De cette civilisation disparue, nous comprenons finalement très peu de choses, à commencer par ce langage étrange qui s’est développé juste avant que les réseaux informatiques n’atteignent leur paroxysme. Impossible de rattacher ces signes à une famille linguistique traditionnelle : l’usage entrelacé de caractères modulaires latins et d’improbables idéogrammes anthropomorphes ne semble s’apparenter à aucune forme de communication antérieure. Dans la droite ligne de l’Académie, Johan est parti de l’hypothèse que ces symboles constituaient une forme dépravée, pervertie et aléatoire de certains éléments sémantiques antérieurs. Dans le papier imprimé découvert à Rosette, l’un des derniers documents connus de l’âge des ténèbres, la suite de lettres « CLIBATR » pourrait, selon cette analyse, présenter un lien de parenté lointain avec le nom commun « CÉLIBATAIRE ». Pourtant, quelque chose agace Johan, et il relit une fois de plus l’inénarrable suite de caractères :

KAN? CLIBATR RAPL

LOL MWA KL1 JTEM

MDR VR COLR

OJOUR8 TROPA DSL BIZ

Serait-il possible que les choses ne soient pas si simples ? À quelques heures de sa soutenance de thèse, le doute saisit Johan. Et si un élément fondamental lui avait échappé ? Et si le document dont il tenait la copie dans la main n’était pas un bafouillage insensé, mais un langage très élaboré ? Est-il vraiment réaliste de penser qu’une civilisation aussi avancée, aussi puissante techniquement que celle de l’âge des ténèbres, puisse s’être fourvoyée à ce point dans le domaine linguistique ? Quelle est la véritable logique de cette suite de lettres et d’idéogrammes ?

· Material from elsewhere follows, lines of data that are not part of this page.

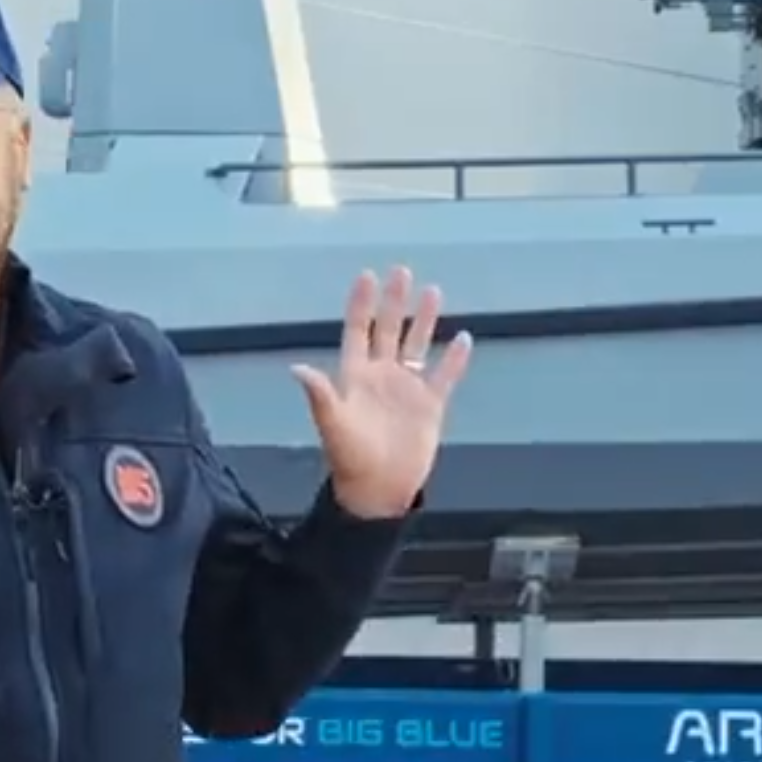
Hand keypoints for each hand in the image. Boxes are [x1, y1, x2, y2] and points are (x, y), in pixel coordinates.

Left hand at [290, 266, 473, 518]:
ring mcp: (406, 389)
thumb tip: (298, 368)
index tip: (367, 276)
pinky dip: (454, 359)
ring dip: (424, 320)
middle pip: (388, 330)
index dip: (361, 305)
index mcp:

Johan réfléchit intensément. Son visage reflète d’abord la surprise. Puis la rêverie. Puis la passion. Ses traits changent et il ébauche un sourire. Puis son regard se fait direct, presque salace. Il s’épuise. Il ricane. Il soupire. Sa tête lui fait mal. Il grogne. Ses yeux le brûlent. Il pleure. Il prend un air sombre. Finalement, il se rend compte qu’il va devoir annuler sa soutenance : tout son travail de thèse doit être recommencé. La vérité lui a, de toute évidence, échappé. Il va falloir repartir à zéro, repenser l’ensemble des outils et des modèles linguistiques utilisés. Tout ce qu’il a accompli jusqu’à présent n’aura servi à rien. VDM.